Page:Maupassant - Œuvres posthumes, II, OC, Conard, 1910.djvu/205

Le texte de cette page a été corrigé et est conforme au fac-similé.

Le prêtre directeur, chargé de conduire à Dieu les âmes de ces demoiselles, était un homme habile, insinuant, persuasif et dominateur. Quand il découvrit les croyances indécises et nonchalantes de Germaine, il s’attacha à la convertir avec une ténacité de missionnaire. Il réussit seulement à en faire une demi-fervente, qui crut bientôt de tout son cœur et de toute son imagination à la si touchante légende chrétienne.

Elle eut des accès de tendresse sentimentale et de doux élans de piété vers le Sauveur et sa mère, la Vierge, mais elle ne fut jamais dominée par les pratiques du culte, qu’elle estimait faites pour le peuple. Elle s’y prêta cependant de bonne volonté, suivit la messe du dimanche, et remplit ses devoirs obligatoires autant par conscience que par tenue.
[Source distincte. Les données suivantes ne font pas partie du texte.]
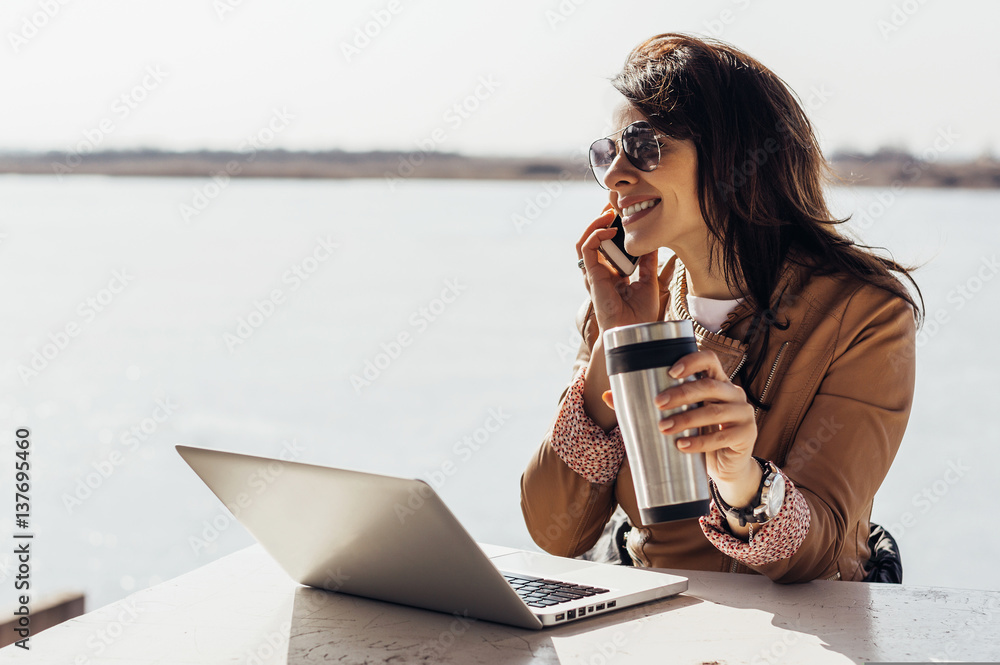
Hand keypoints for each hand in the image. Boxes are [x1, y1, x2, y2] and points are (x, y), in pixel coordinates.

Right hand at [575, 206, 658, 332]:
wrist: (635, 332)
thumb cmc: (641, 315)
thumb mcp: (649, 282)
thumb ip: (648, 262)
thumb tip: (652, 242)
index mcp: (612, 275)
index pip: (606, 247)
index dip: (611, 229)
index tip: (623, 215)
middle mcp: (600, 273)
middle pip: (593, 240)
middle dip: (601, 221)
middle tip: (613, 206)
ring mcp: (594, 274)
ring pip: (585, 241)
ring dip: (595, 223)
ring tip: (608, 212)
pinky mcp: (592, 275)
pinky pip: (586, 248)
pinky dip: (596, 234)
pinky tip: (611, 228)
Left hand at [603, 349, 760, 505]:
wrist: (726, 467)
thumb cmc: (697, 434)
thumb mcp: (676, 417)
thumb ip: (644, 405)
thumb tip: (607, 395)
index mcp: (716, 381)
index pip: (709, 360)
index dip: (691, 361)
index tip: (670, 371)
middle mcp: (733, 393)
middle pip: (709, 385)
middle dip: (681, 393)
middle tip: (657, 403)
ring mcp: (743, 413)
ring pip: (715, 411)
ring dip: (687, 419)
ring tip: (663, 427)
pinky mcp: (746, 435)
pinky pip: (722, 436)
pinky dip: (700, 442)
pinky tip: (682, 445)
Donc, à la Vierge Marie, mère du Christ, elle demandait un enfant, une fille ; elle ne fut point exaucée, et la guerre de 1870 déclarée brusquement eut plus d’influence pour satisfaire ce vœu que ses implorations au ciel.

Quoique dégagé des obligations du service militaire, M. de Brémontal, patriote ardent, à la première nouvelle de la France en danger, voulut s’engager et partir. Germaine qui l’aimait bien, sans grande passion, mais en compagne fidèle et dévouée, bien plus mère que femme, eut une peur affreuse de le perdre, car elle ne désirait rien autre chose que de finir sa vie près de lui, dans ce château qui lui plaisait, dans ce pays qu’elle adorait, avec des enfants autour d’elle.

La pensée des dangers qu’il allait courir, la possibilité de sa mort, l’inquiétude dont elle souffrirait pendant cette absence périlleuse, lui firent décider de tout tenter, de tout faire, de tout inventer pour anéantir sa résolution.